I made a to-do list for my husband only to discover he dealt with the flooding of an outbuilding all night. Part-way through the school day, the children shouted, “it’s raining again!” and I threw on my boots and jacket and moved sandbags with my husband. We avoided worse damage.
On one end I saw his exhaustion. At the other end, I heard my daughters’ delight that God granted their wish for rain with lots and lots of rain. I stood in the middle offering support and wonder at the magnitude of water falling from the sky.
No fences fell this time. The animals found shelter near the house. My garden was thoroughly watered allowing strewn seeds to send out their autumn shoots, promising early and bigger flowers in spring.
When it was done, the sky grew brighter and slowly blue emerged from that gray dome, the pure blue we see only after a rainfall.
The leaves refaced the surface of the porch and sidewalks. My children ran to me excitedly to announce they saw a tree fall in the neighbor’s orchard. We walked out when the rain subsided and the sun brightened the yard. My daughter counted five trees downed, roots and all.
Then we saw the sunset.
“It’s like heaven,” I said recalling a story St. Therese of Lisieux told of her visit to the sea with her sister in her autobiography, “The Story of a Soul.”
“That evening at the hour when the sun seems to sink into the vast ocean, leaving behind it a trail of glory, I sat with Pauline on a bare rock, and gazed for long on this golden furrow which she told me was an image of grace illumining the way of faithful souls here below.”
Whenever I saw such a path or such a sunset, I thought of this idea: it showing the way to heaven when grace lights up the way.
We are all in our own way attempting to find that way, the path that leads to peace, rest, fulfillment, where hearts are not broken, neighbors are trusted, bodies are whole, emergencies no longer derail plans, our bodies regain their elasticity. The place where grief is healed, homes are clean, foundations secure. Where fences do not fall over, leaves do not create slipping hazards and children complete their schoolwork in record time.
We are looking for something and see the promise of it in glimpses every day.
The clouds looked like mountains, my daughters said. The younger marveled at the color and the overall beauty of it.
As we walked away from the trees to an open field, we saw the sky turn from azure to ice blue nearer the horizon before it met purple clouds. Bubblegum pink lined the perimeter of those clouds with blush rays extending out and up.
The elder expressed, “It’s like the light is heaven and the rays are shining out from behind the mountain because nothing can contain the light of heaven.”
There is a secret here.
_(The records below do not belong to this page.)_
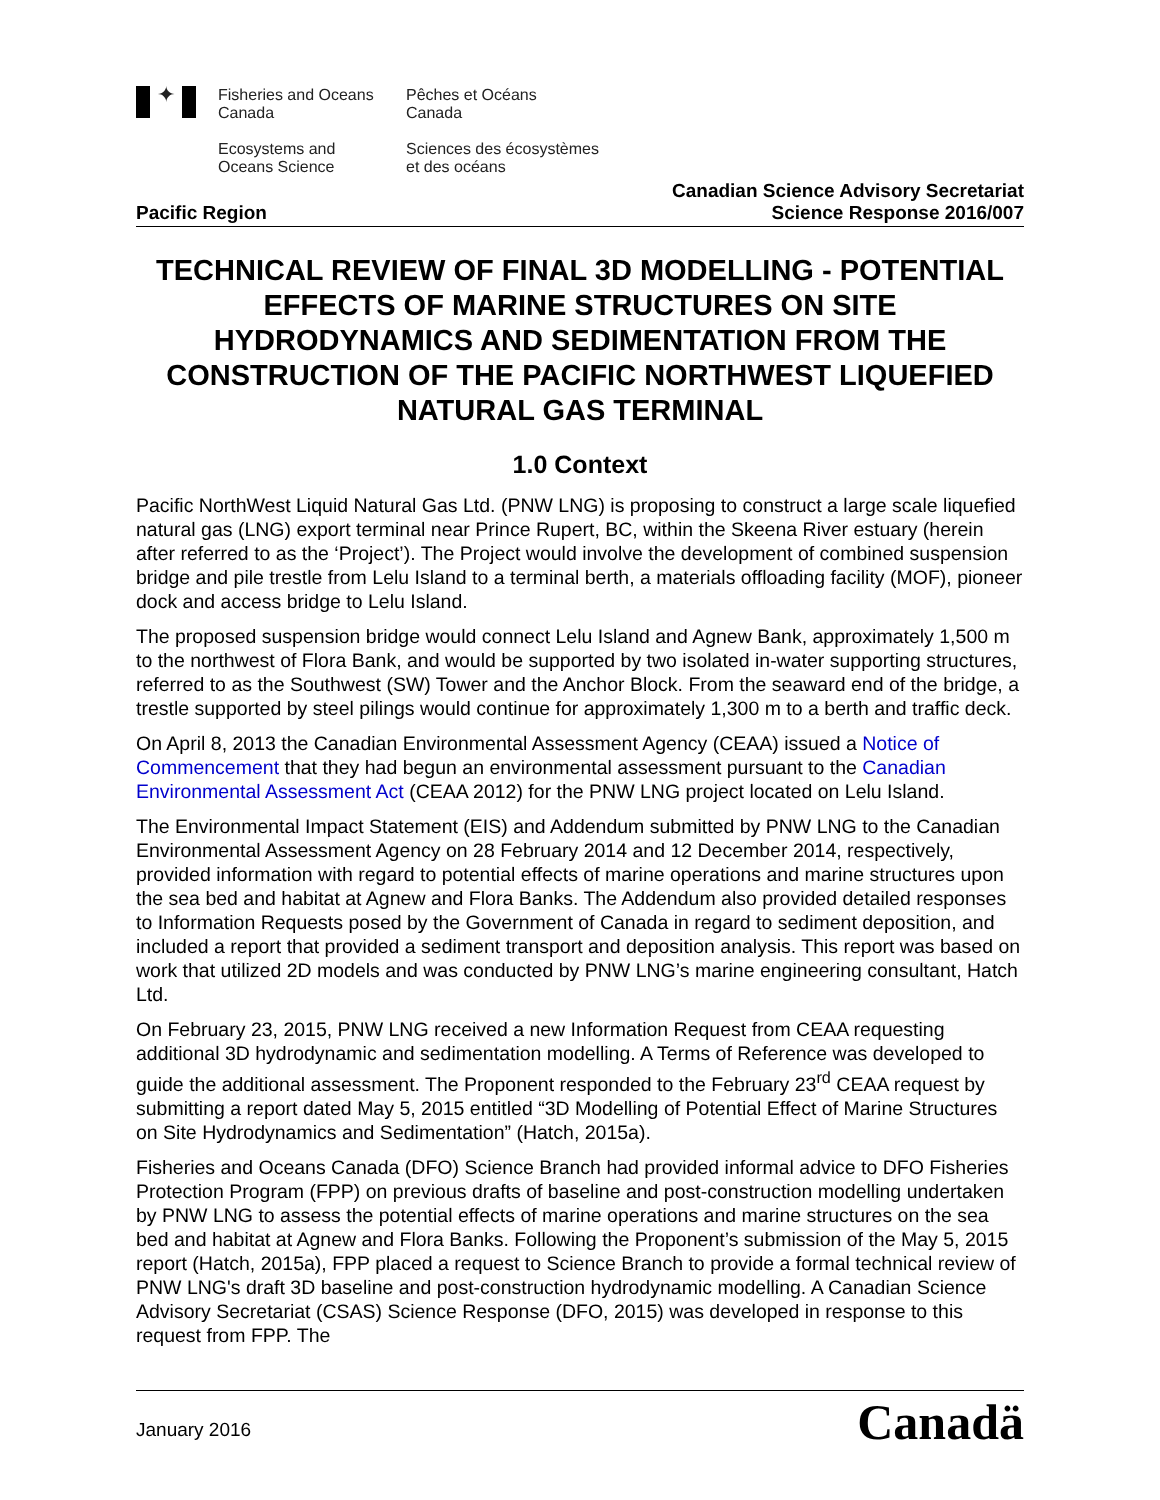✦
Fisheries and Oceans
Canada
Ecosystems and
Oceans Science
Pêches et Océans
Canada
Sciences des écosystèmes
et des océans
Pacific Region
Canadian Science Advisory Secretariat
Science Response 2016/007
TECHNICAL REVIEW OF FINAL 3D MODELLING - POTENTIAL EFFECTS OF MARINE STRUCTURES ON SITE HYDRODYNAMICS AND SEDIMENTATION FROM THE CONSTRUCTION OF THE PACIFIC NORTHWEST LIQUEFIED NATURAL GAS TERMINAL
1.0 Context
Pacific NorthWest Liquid Natural Gas Ltd. (PNW LNG) is proposing to construct a large scale liquefied natural gas (LNG) export terminal near Prince Rupert, BC, within the Skeena River estuary (herein after referred to as the ‘Project’). The Project would involve the development of combined suspension bridge and pile trestle from Lelu Island to a terminal berth, a materials offloading facility (MOF), pioneer dock and access bridge to Lelu Island.
The proposed suspension bridge would connect Lelu Island and Agnew Bank, approximately 1,500 m to the northwest of Flora Bank, and would be supported by two isolated in-water supporting structures, referred to as the Southwest (SW) Tower and the Anchor Block. From the seaward end of the bridge, a trestle supported by steel pilings would continue for approximately 1,300 m to a berth and traffic deck.
On April 8, 2013 the Canadian Environmental Assessment Agency (CEAA) issued a Notice of Commencement that they had begun an environmental assessment pursuant to the Canadian Environmental Assessment Act (CEAA 2012) for the PNW LNG project located on Lelu Island.
The Environmental Impact Statement (EIS) and Addendum submitted by PNW LNG to the Canadian Environmental Assessment Agency on 28 February 2014 and 12 December 2014, respectively, provided information with regard to potential effects of marine operations and marine structures upon the sea bed and habitat at Agnew and Flora Banks. The Addendum also provided detailed responses to Information Requests posed by the Government of Canada in regard to sediment deposition, and included a report that provided a sediment transport and deposition analysis. This report was based on work that utilized 2D models and was conducted by PNW LNG’s marine engineering consultant, Hatch Ltd.
On February 23, 2015, PNW LNG received a new Information Request from CEAA requesting additional 3D hydrodynamic and sedimentation modelling. A Terms of Reference was developed to guide the additional assessment. The Proponent responded to the February 23<sup>rd</sup> CEAA request by submitting a report dated May 5, 2015 entitled “3D Modelling of Potential Effect of Marine Structures on Site Hydrodynamics and Sedimentation” (Hatch, 2015a).
Fisheries and Oceans Canada (DFO) Science Branch had provided informal advice to DFO Fisheries Protection Program (FPP) on previous drafts of baseline and post-construction modelling undertaken by PNW LNG to assess the potential effects of marine operations and marine structures on the sea bed and habitat at Agnew and Flora Banks. Following the Proponent’s submission of the May 5, 2015 report (Hatch, 2015a), FPP placed a request to Science Branch to provide a formal technical review of PNW LNG's draft 3D baseline and post-construction hydrodynamic modelling. A Canadian Science Advisory Secretariat (CSAS) Science Response (DFO, 2015) was developed in response to this request from FPP. The
January 2016
Canadä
We see that promise of what we hope for in the beautiful moments: the blue sky, the sunset, the feel of the warmth of the sun on a fall day on our skin, the crackling fire, the artwork that stops us in our tracks, or the sleeping toddler on the living room rug.
Yet, even in the storm, if we look, we will see it, too, peeking through, pushing through, in the enduring effort of a tired husband, in the foresight of a loving wife, in the peanut butter and jelly sandwiches made by a child for her siblings because her parents asked her to.
Emily Dickenson wrote,
“‘Hope’ is the thing with feathers / That perches in the soul / And sings the tune without the words / And never stops – at all”.
During the storm, after the storm, if we are willing to be students of it we shall see that hope can be seen and felt even in the darkest of times.